● **Data excerpts**:
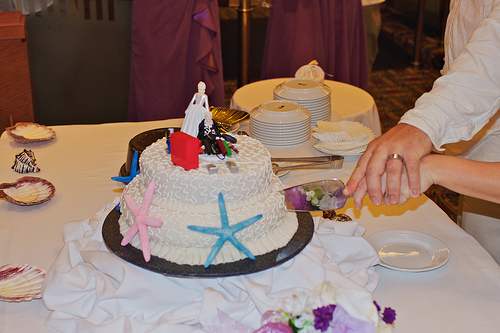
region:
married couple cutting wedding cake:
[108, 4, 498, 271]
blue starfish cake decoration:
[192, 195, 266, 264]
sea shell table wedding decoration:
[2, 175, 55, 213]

...

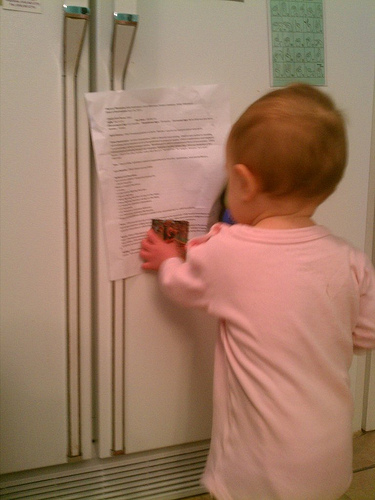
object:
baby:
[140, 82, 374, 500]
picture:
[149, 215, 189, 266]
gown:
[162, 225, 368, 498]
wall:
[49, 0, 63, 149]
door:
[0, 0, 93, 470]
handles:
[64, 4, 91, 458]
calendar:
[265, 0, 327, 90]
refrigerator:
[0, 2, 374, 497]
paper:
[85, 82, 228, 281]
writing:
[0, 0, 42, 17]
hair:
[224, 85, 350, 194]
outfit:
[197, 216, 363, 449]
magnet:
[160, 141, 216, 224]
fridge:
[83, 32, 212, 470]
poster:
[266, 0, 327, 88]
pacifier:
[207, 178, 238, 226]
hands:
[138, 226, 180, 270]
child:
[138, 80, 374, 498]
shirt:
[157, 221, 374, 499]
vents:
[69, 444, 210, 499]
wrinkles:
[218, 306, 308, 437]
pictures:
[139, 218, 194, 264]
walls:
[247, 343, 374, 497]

● **WORK REQUEST**:
Pull out every line in the data excerpts above that contains the string "cake" and copy each one in full.

● **TASK SOLUTION**:
married couple cutting wedding cake:
blue starfish cake decoration:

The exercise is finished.